One such bartender that she particularly liked was Henry Graham, a somewhat bland-faced man with thick, wavy hair that started far up on his forehead. She began to see him after work and he introduced her to drugs for the first time.
"We messed around with some marijuana and some laudanum pills I got from a doctor," Graham admitted years later in an interview about Barbara. But drug use wasn't the worst thing Henry Graham introduced Barbara to; that dubious distinction went to a balding ex-convict with jug ears named Emmett Perkins.
Emmett, Henry told Barbara, ran a couple of illegal poker and dice games in El Monte, a tacky little suburb about eight miles east of Los Angeles. Barbara could make some easy money by shilling for Perkins; taking her pickups out for a little gambling before she took them home for playtime. Barbara naturally thought it sounded like a good deal. Henry took her out to meet Perkins and the arrangement was made.
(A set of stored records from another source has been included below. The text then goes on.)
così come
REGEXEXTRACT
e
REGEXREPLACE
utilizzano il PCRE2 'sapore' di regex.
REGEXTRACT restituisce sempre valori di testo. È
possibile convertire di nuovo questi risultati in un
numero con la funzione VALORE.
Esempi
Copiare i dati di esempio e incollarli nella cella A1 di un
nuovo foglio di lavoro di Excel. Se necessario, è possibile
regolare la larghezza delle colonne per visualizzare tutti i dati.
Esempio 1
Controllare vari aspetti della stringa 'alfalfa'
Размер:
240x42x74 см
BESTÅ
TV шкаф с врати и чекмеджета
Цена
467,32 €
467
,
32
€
In the coming months, Barbara and Henry got to be pretty cozy, began living together, and eventually decided to marry. When she became Mrs. Henry Graham, it was Barbara's fourth marriage. Soon after she settled down with Henry, Barbara became pregnant. Early in 1952, at the age of 28, Barbara Graham gave birth to her third son. She named him Thomas James Graham, calling him Tommy.
Dope City
After he became a father, Henry Graham seemed to slip a couple of steps down life's ladder. He was a good bartender, but he couldn't seem to keep a job.
The fact that he had escalated from laudanum pills and marijuana to heroin might have been the reason. Plus, he probably figured, he didn't really have to work anyway since he set Barbara up with Emmett Perkins; she was back doing well shilling for him, as well as hustling a little on her own on the side. They were doing all right -- or so he imagined.
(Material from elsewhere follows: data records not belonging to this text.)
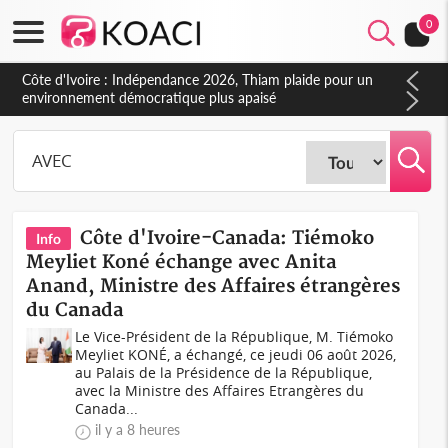
0
Côte d'Ivoire : Concours INFAS 2026, les convocations
seront disponibles à compter du samedi
Côte d'Ivoire-Canada: Tiémoko
Info
Meyliet Koné échange avec Anita
Anand, Ministre des Affaires étrangères
du Canada
Le Vice-Président de la République, M. Tiémoko
Meyliet KONÉ, a échangé, ce jeudi 06 août 2026,
au Palais de la Présidence de la République,
avec la Ministre des Affaires Etrangères du
Canada...
il y a 8 heures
But the stress was all on Barbara: the stress of earning the living, the stress of seeing that Tommy was cared for when she was out, the stress of staying out of the hands of the law (they were after her for violating her perjury probation by writing a few checks on accounts she didn't have; she paid the doctor who delivered Tommy with a bad check).
Occasionally, when the pressure of her nervous life got to be too much for her, Barbara would ask Henry for a short pop of his heroin and he would give her one. Convinced, as people always are, that she could "handle it," Barbara began to look forward to her stress attacks so that she would have an excuse to ask Henry for "a little relief." And the short pops turned into longer ones, until the time came when the last needle mark in her arm hadn't healed before the next one was made. Barbara had joined Henry in dope city. She had become a full-blown junkie, with a hypodermic needle and spoon in her purse at all times, just like her cigarettes and lipstick.
Dopers do well together as long as there's enough stuff to go around. But when the supply begins to dwindle, nerves tense up and suspicions rise. Weren't there four caps left' Did you use an extra one' You son of a bitch, get a goddamned job and buy your own! Don't touch my stash again!
Henry's habit was deeper and wider than Barbara's; he had been at it longer. It got to the point that Barbara's stash was not safe anywhere; the minute she left the house or went to sleep, Henry found it and got it into his arm fast enough that he would be high when she found out and started screaming at him. With enough heroin in him, even Barbara's shrieks sounded like whispers in a breeze.
But Barbara wasn't the sort to put up with such flagrant disregard of her property rights. One day she took all the dope in the place, all the money, a few clothes, and walked out. She went straight to the little house that Emmett Perkins rented in El Monte.
"I left Hank and the kid, Perk," she said. "Can I crash here for a while'"
"Why, sure, doll, sure," Perkins said. "Come on in. Stay as long as you like."
Ferret-faced Emmett's mouth must have been watering. He had always had a craving for Barbara.